We will favour broader access over more restrictive access

  • There may be physical, demographic, geographic or cultural challenges to meeting the requirements of access criteria that reflect the target population.
  • Access criteria should enable the entire target population to access funded treatment.
  • The boundary for inclusion may be drawn more widely than for an ‘ideal’ population, meaning that inclusion of other people may be needed to ensure full access by the target population.
  • We will not rely on exceptions processes for edge-cases knowing such exception schemes are underutilised
  • Financial risks will not be managed using access criteria.
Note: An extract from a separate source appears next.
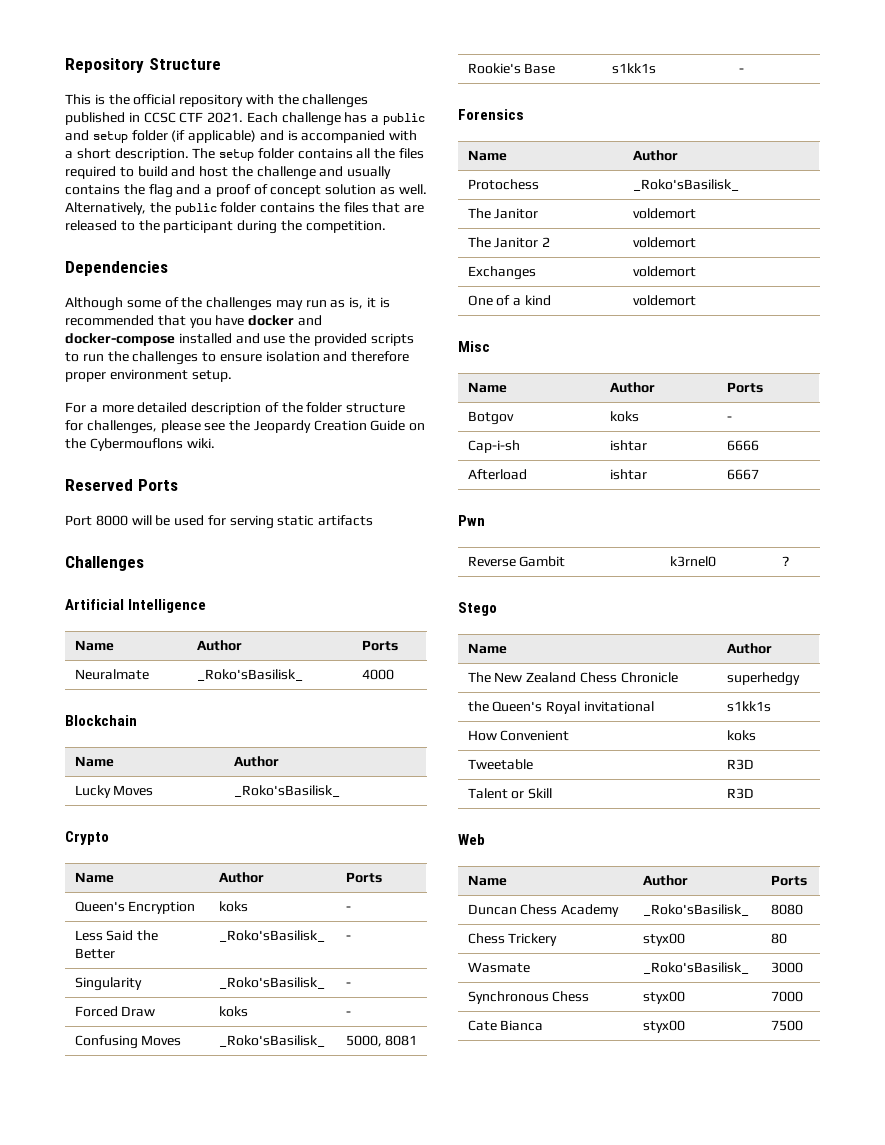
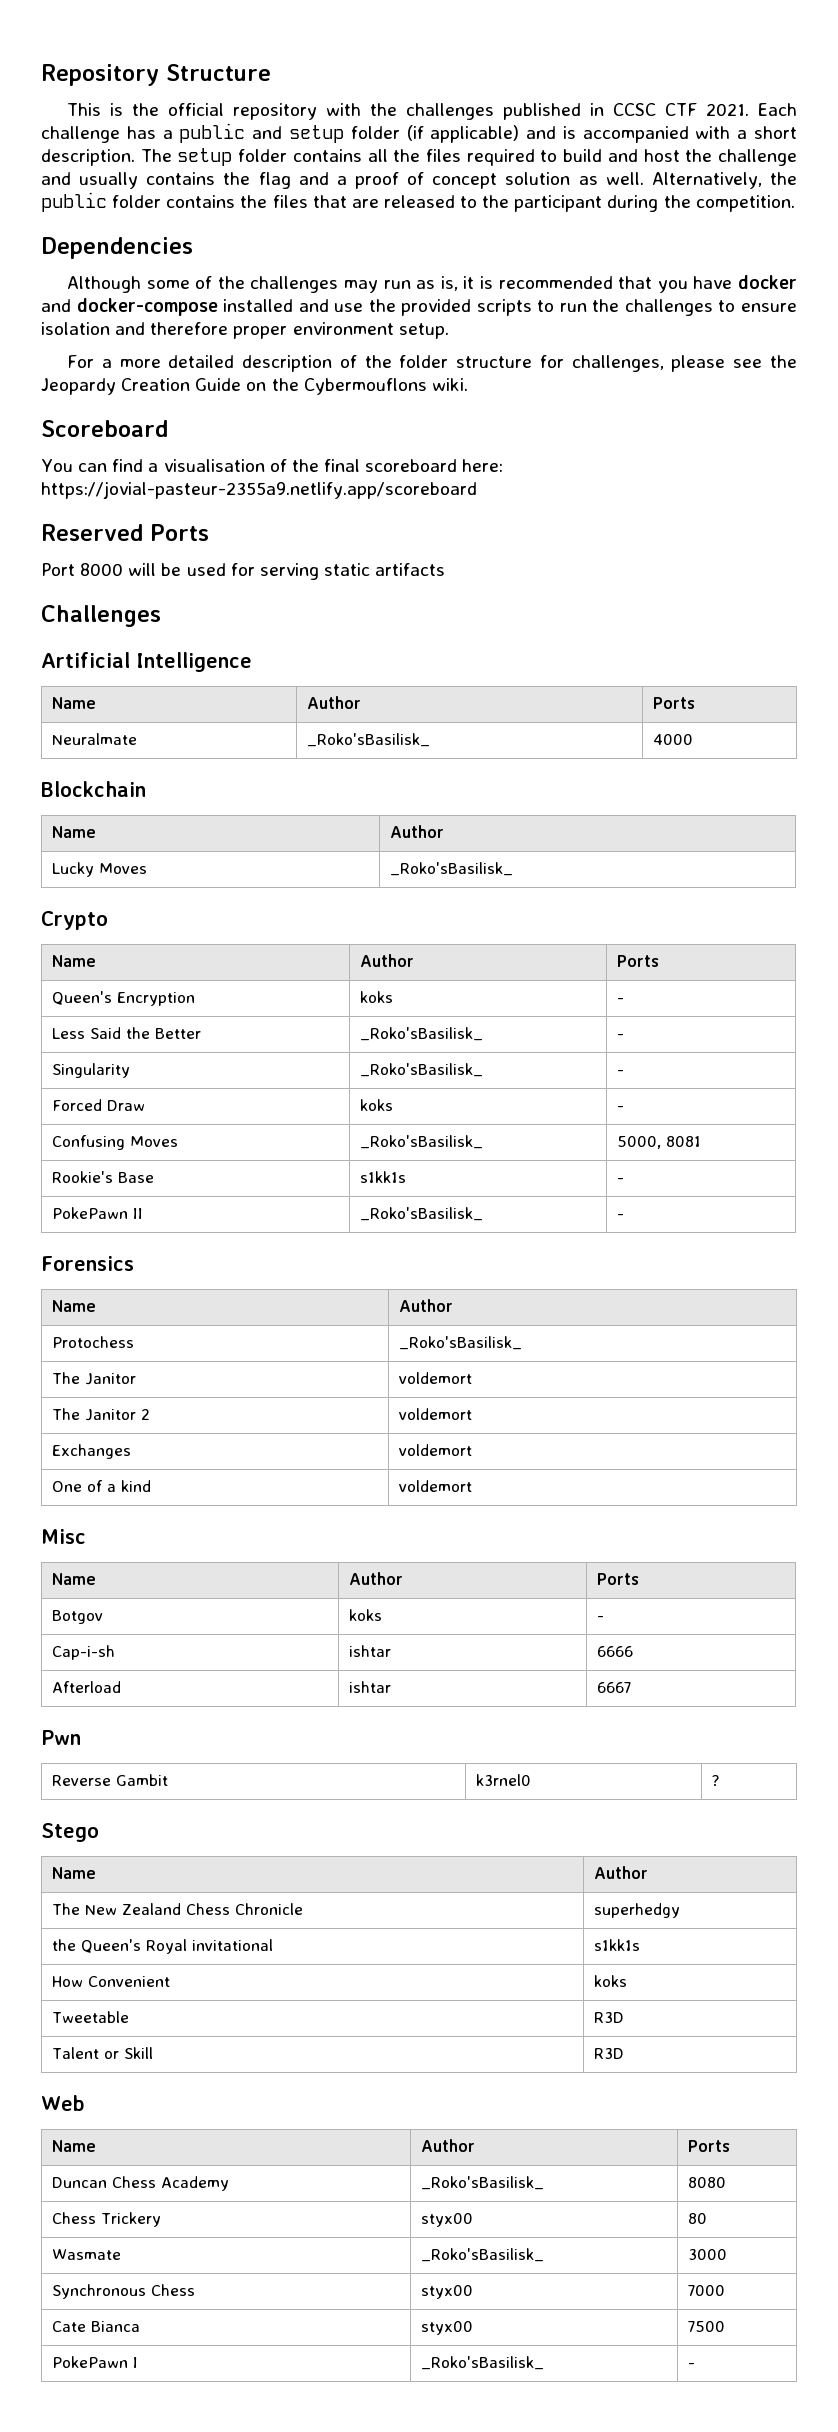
(215, 443) none -> [41,420,168,437] [41,459,504,472] [41,481,477,499] // Scoreboard // You can find a visualisation of the final scoreboard here: https://jovial-pasteur-2355a9.netlify.app/scoreboard
(744, 70) none -> [51,1207,143,1219] [359,1207,483,1221] [616,1214,624,1219] // PokePawn II | _Roko'sBasilisk_ | -
(803, 1025) none -> [51,2356,138,2368] [420,2356,544,2370] [687,2363,695,2368] // PokePawn I | _Roko'sBasilisk_ | -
These should be solved commercially, to the extent possible.

Access criteria have a specific and limited purpose

  • Access criteria will be applied in the context of managing limited funding and scarcity of resources.
  • We will accommodate the potential for diverse patient journeys in access criteria.
  • We will not use access criteria to manage safety or other prescribing issues, unless this can be justified as promoting responsible use in a way that is not open to other entities.

We will ensure each access criterion serves a specific, justifiable purpose in ensuring practical application of these principles

  • Each access criterion for inclusion will be justified in relation to these principles and the Pharmaceutical Schedule Standards
  • Ongoing retention of access criteria will be justified in relation to these principles and the Pharmaceutical Schedule Standards

Related documents

There are several policies and other documentation that support and supplement this policy. These include related policies, procedures, guidelines and standards that are still under development and will be linked to in due course. 

Review and publication

This policy will be considered for review every five years, or more frequently, as needed. Review will follow Pharmac’s standard process for the review and development of organisational policy.